La question des réfugiés continue à se poser et elle se posera tant que la Syrie sera en guerre et que d’immenses concentrations de populations déplacées continueront à peupler les camps d’accueil au Liban en Jordanie, en Turquie. Pour ces millions de personnes, l’avenir est proprement illisible. D’ailleurs, il l’est pour tout le monde. Qui pourrait dire aujourd’hui quand la guerre s’arrêtera, dans quelles conditions et avec quels débouchés politiques ? On comprend que beaucoup n’envisagent plus leur retour au pays et décident de s’expatrier dans un autre pays où ils pourraient s’établir durablement avec leurs familles, dès lors qu’ils auraient trouvé un travail.
Pour les pays européens, ce n’est pas du tout la même chose d’accueillir des réfugiés ou d’accueillir des migrants qui ont vocation à s’installer chez eux. Nicolas Sarkozy en insistant sur le statut de réfugié, donc de personne en transit, raisonne dans le cadre strict du droit de refuge à ceux qui sont en danger grave. Mme Merkel est dans une autre perspective, parce qu’elle envisage d’ores et déjà une installation durable pour des gens auxquels elle recommande instamment de s’intégrer. On sait que le déficit démographique de l’Allemagne explique largement cet état d’esprit, l’économie ayant besoin d’une main d’œuvre qui n’est pas disponible sur place.

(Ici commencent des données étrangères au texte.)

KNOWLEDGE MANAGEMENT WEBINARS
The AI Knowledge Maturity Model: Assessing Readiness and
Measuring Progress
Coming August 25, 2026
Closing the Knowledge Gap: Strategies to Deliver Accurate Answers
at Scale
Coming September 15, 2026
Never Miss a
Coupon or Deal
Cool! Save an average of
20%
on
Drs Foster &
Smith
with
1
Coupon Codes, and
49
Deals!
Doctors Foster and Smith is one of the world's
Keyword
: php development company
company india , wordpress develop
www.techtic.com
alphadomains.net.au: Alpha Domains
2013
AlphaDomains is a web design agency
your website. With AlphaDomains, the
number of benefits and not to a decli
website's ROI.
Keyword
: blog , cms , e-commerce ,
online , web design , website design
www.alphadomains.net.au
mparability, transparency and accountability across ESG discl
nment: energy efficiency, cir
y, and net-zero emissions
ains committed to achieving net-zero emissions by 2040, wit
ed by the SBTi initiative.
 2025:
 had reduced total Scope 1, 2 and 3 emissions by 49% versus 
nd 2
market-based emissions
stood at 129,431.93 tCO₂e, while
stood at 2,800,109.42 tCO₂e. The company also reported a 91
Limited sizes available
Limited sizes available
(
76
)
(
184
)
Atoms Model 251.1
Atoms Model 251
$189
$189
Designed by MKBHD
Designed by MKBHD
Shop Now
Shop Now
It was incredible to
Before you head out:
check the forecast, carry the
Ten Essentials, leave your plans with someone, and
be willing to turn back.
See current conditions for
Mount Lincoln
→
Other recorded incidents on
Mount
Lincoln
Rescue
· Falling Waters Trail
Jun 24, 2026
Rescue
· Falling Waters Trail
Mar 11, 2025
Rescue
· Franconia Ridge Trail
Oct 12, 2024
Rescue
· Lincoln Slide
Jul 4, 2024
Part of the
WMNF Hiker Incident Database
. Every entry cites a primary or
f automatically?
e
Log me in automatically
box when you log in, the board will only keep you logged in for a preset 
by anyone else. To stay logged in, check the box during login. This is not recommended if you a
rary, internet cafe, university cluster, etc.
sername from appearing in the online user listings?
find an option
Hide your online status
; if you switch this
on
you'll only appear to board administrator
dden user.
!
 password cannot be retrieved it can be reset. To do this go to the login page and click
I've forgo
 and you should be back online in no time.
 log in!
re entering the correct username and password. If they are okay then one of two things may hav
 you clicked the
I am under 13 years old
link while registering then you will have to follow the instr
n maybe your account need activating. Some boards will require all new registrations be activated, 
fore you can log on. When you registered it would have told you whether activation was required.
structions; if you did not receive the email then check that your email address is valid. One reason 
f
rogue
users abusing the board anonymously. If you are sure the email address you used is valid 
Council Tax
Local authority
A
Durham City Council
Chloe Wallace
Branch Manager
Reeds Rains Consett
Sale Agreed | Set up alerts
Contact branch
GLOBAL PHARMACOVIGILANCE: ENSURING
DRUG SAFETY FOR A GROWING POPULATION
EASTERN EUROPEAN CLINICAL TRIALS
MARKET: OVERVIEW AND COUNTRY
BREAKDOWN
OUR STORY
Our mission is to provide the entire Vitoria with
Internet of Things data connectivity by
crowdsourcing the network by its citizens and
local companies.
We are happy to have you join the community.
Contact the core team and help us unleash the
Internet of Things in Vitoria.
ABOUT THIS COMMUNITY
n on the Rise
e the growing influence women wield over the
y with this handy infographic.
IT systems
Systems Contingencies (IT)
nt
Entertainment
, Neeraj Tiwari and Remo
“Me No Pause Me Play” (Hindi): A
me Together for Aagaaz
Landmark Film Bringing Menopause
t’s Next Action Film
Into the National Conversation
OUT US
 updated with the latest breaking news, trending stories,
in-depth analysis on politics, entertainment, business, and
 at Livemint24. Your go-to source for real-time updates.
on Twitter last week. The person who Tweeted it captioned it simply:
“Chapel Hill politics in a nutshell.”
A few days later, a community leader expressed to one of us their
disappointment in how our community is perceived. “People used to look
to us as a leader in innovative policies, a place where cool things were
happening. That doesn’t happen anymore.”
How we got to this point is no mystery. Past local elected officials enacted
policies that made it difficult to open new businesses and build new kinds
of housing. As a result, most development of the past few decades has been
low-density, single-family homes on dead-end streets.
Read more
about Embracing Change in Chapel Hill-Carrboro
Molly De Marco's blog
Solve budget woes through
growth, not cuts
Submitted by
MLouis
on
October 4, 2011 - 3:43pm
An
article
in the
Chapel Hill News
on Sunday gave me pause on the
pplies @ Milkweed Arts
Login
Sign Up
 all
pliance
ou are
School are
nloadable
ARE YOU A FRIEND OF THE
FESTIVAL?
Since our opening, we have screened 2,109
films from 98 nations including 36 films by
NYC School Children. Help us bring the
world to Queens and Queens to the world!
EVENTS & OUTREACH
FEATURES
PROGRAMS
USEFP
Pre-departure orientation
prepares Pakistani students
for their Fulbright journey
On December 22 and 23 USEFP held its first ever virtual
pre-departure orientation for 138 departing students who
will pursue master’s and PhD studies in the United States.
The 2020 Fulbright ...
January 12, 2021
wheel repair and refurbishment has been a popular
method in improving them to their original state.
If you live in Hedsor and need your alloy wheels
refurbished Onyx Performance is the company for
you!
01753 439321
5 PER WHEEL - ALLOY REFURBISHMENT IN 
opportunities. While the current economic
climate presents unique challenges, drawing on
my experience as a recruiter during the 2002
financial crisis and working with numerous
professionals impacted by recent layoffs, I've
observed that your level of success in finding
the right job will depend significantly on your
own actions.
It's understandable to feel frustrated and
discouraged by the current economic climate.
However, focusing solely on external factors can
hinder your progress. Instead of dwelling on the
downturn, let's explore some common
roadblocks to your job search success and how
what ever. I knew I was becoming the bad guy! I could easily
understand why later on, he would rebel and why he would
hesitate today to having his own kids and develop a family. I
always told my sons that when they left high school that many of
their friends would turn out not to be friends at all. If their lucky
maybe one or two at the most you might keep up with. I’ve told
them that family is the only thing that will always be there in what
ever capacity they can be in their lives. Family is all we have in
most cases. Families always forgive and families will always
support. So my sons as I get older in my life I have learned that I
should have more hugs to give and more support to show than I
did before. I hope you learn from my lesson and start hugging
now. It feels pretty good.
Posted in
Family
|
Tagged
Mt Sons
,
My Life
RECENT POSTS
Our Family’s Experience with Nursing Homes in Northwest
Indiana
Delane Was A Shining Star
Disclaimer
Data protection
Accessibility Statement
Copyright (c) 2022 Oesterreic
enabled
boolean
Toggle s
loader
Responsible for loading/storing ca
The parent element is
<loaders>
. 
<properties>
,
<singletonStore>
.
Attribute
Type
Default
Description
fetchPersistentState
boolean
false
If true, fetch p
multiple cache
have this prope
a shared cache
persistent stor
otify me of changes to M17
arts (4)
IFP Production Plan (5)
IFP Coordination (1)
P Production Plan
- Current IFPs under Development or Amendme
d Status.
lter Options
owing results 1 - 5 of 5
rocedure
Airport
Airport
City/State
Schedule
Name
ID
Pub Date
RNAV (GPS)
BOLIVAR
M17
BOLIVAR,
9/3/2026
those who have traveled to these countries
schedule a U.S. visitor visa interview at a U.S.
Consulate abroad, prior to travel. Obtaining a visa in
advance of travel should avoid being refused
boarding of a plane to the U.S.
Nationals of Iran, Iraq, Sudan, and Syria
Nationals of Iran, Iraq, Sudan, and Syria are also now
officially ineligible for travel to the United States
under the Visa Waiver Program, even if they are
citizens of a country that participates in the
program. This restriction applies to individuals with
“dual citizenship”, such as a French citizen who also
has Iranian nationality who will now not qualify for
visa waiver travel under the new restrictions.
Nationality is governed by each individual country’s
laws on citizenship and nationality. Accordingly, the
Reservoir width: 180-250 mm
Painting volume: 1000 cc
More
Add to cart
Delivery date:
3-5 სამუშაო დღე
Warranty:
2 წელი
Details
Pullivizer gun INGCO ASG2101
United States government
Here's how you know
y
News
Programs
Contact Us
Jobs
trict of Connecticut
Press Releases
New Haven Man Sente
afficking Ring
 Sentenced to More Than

Mais par ailleurs, l’Allemagne n’a pas des capacités infinies d’accueil. L’opinion publique commence à s’inquiéter sérieusement d’un afflux qui ne cesse de croître. On parle désormais d’un million et demi de personnes pour cette année. Du coup, la confiance se dissipe, la chancelière baisse dans les sondages et les autres dirigeants commencent à faire entendre un tout autre discours. Plus largement, comment l’Europe entière pourrait envisager de recevoir la totalité de la population qui a fui les zones de guerre ? Il ne faut pas se faire d’illusions. Il n’y a pas de solution miracle et nous sommes engagés dans des turbulences qui vont peser sur la conduite de l’Europe entière. Et puis, il n’est pas possible de séparer la question des mouvements de population de la stratégie militaire où Vladimir Poutine vient de prendre une option de leadership qui tranche avec les hésitations occidentales.
Chronique diffusée sur Radio Notre-Dame le 7 octobre 2015.